For the rest, Matthew and Luke reflect entirely different settings with entirely different people involved.  Local story-telling skills had been inspired to fill in the details according to different settings! 

As to the implications of the virgin conception for Christian attitudes, it is clear that the original Isaiah prophecy, quoted by Matthew, did not refer to a “virgin” at all (see on the first reading above).  It referred to a “young woman” ready for motherhood in the standard manner.  The “miracle” there had to do with the political arena of Jerusalem and Judah, not with the birth as such. 

Somewhere between the eighth century and the second century BCE, the young woman became a “virgin.” We don't know how, but it apparently happened in the Greek-speaking circles of Judean scribes, and got recorded in the Greek translation of the Isaiah passage.  Early Jesus followers in Greek-speaking circles seized on the now virgin-conception as a “sign” and became convinced that it referred to the Messiah, Jesus of Nazareth.  Their delight at discovering this hidden sign in the scriptures was expressed in the Matthew story of Joseph's dilemma, and, among different poetic believers, in Luke's richly detailed annunciation by Gabriel to the virgin girl of Nazareth.  

As the second century of Christianity developed, believers increasingly came to prize sexual innocence as a sign of purity of faith — whether among women or men.  From that time on a very different attitude toward the virginity of Mary grew, which ultimately became expressed in the idea of her perpetual virginity — right on to her death.  

Human sexuality had never stained her special holiness.  She had to remain utterly pure because the Lord had passed through her body — without breaking a hymen at any stage of the process.  Mary’s future after that is the story of all the Madonnas of Christendom. 

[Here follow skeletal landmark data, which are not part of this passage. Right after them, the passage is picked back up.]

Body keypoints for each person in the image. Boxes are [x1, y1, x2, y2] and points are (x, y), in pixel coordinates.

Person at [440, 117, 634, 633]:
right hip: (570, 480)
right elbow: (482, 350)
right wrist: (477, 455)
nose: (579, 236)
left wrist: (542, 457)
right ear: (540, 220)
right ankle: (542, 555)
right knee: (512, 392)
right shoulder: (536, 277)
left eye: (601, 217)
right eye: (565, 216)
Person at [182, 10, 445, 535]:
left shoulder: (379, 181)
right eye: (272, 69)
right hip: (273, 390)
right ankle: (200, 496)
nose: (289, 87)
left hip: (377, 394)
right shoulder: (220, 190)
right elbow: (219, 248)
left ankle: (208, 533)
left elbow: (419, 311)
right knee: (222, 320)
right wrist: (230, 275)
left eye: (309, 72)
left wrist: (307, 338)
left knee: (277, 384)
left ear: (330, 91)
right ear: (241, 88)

Since the Reformation, Protestants have de-divinized Mary and in many cases have accepted at face-value the Gospel narratives about Jesus’ (younger) brothers and sisters, with no mention of step mothers, cousins, or the like (which were supplied as Jesus’ “brothers” and “sisters” in Catholic tradition from at least the time of Jerome, around 400 CE). In this Protestant perspective, Jesus’ family life would have been standard issue.  Only his status as (unrecognized) Messiah was produced by the virgin conception.

For the rest we may imagine him a regular son of Nazareth — until a wild-man named John roused him to a different phase of his human life.